Dalam teks tentang Bung Karno, siapa yang membantu Soekarno diterima di HBS?

• _TEKS SUMBER_
· · · · ·

Mencintai Ulama Ala Bung Karno?
Oleh: Chairul Anwar
KilatNews.Co- Koesno Sosrodihardjo atau Soekarno kemudian dikenal sapaan Bung Karno memang bukan termasuk seorang tokoh pemikir dan pejuang bangsa dari kelompok agama. Pria yang lahir pada 6 Juni 1901 itu, juga bukan berasal dari keluarga yang kental nuansa Islamnya.
Soekarno lahir dari pasangan Raden Sukemi Sosrodihardjo dan Ida Ayu Nyoman Ray. Ayah Bung Karno meski beragama Islam, namun lebih condong sebagai penganut ‘Islam Abangan’, atau dikenal dengan penganut Kejawen serta seorang anggota teosofis. Sementara Ibunda, merupakan anak dari seorang pandita Hindu-Bali.
Soekarno kecil memang tidak mendapat pemahaman yang cukup tentang agama Islam sebagai agama yang dianutnya, maka dari itu, dia melakukan pencaharian sendiri akan Tuhan-Nya melalui buku-buku bacaan maupun bertanya kepada orang-orang yang dianggapnya memiliki pemahaman lebih tentang Islam. Hal ini dilakukan terus menerus, mulai dari masa kecilnya hingga ia menjadi seorang proklamator dan presiden republik Indonesia.
Jika menilisik dari sejarah tentang Soekarno muda, dimana masa muda inilah pengetahuannya tentang agama Islam mulai menemukan jalan. Soekarno muda sangat erat hubugannya dengan para cendikiawan, tokoh dan pemikir muslim dan organisasi-organisasi islam.
Menurut catatan sejarah pada Juni 1911 Soekarno dipindahkan ke Europeesche Lagere School (ELS) supaya memudahkannya diterima di Hogere Burger School (HBS). Pada tahun 1915, Soekarno Sudah menyelesaikan studinya di ELS dan berhasil melanjutkan ke HBS di Surabaya, Jawa Timur.
Bung Karno bisa diterima di HBS atas bantuan H.O.S. Tjokroaminoto yang merupakan tokoh Sarekat Islam dan temen Ayah Bung Karno. Tjokroaminoto kemudian memberi tempat tinggal untuk Bung Karno di pondokan kediamannya di Surabaya.

· · · · ·

• _BAGIAN DATA_
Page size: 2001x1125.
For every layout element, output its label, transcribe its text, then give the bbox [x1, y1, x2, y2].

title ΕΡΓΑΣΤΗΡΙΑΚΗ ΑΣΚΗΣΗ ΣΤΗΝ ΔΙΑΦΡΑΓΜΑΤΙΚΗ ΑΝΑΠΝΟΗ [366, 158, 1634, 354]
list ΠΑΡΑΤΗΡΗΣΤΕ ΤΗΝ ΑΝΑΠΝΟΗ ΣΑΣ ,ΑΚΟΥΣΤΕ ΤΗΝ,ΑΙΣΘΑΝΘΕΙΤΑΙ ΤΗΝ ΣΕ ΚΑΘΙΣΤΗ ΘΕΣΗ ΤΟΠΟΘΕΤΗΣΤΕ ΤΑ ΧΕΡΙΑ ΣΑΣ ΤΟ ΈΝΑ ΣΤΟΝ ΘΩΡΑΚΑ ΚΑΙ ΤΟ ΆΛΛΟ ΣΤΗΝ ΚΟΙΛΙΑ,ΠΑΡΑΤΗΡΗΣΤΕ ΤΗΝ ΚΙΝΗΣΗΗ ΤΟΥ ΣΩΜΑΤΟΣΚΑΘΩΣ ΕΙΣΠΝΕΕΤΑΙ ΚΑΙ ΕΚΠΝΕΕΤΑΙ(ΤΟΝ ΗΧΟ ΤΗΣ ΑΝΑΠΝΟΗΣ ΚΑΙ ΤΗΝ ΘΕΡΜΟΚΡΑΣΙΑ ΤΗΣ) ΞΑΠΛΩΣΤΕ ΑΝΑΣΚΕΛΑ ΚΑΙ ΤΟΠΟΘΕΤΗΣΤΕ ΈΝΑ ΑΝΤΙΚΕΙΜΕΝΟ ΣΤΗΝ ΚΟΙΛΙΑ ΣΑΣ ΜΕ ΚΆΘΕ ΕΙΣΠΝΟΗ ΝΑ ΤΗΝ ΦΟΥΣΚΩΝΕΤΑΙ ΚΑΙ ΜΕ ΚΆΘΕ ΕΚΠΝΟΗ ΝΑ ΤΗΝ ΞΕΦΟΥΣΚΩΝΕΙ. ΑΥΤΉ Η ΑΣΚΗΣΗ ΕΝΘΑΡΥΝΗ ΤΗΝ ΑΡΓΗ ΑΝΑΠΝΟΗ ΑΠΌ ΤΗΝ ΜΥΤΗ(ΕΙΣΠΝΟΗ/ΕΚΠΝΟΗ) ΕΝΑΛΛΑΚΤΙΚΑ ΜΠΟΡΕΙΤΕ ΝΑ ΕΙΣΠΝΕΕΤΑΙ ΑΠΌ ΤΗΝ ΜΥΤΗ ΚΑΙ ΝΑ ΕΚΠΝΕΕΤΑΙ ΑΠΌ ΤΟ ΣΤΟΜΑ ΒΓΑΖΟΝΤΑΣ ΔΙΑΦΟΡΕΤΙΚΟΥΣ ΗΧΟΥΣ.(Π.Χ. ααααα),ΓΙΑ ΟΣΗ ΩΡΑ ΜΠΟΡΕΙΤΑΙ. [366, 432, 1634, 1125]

· · · · ·

• _JAWABAN TUGAS_
H.O.S. Tjokroaminoto, tokoh Sarekat Islam dan teman ayah Bung Karno.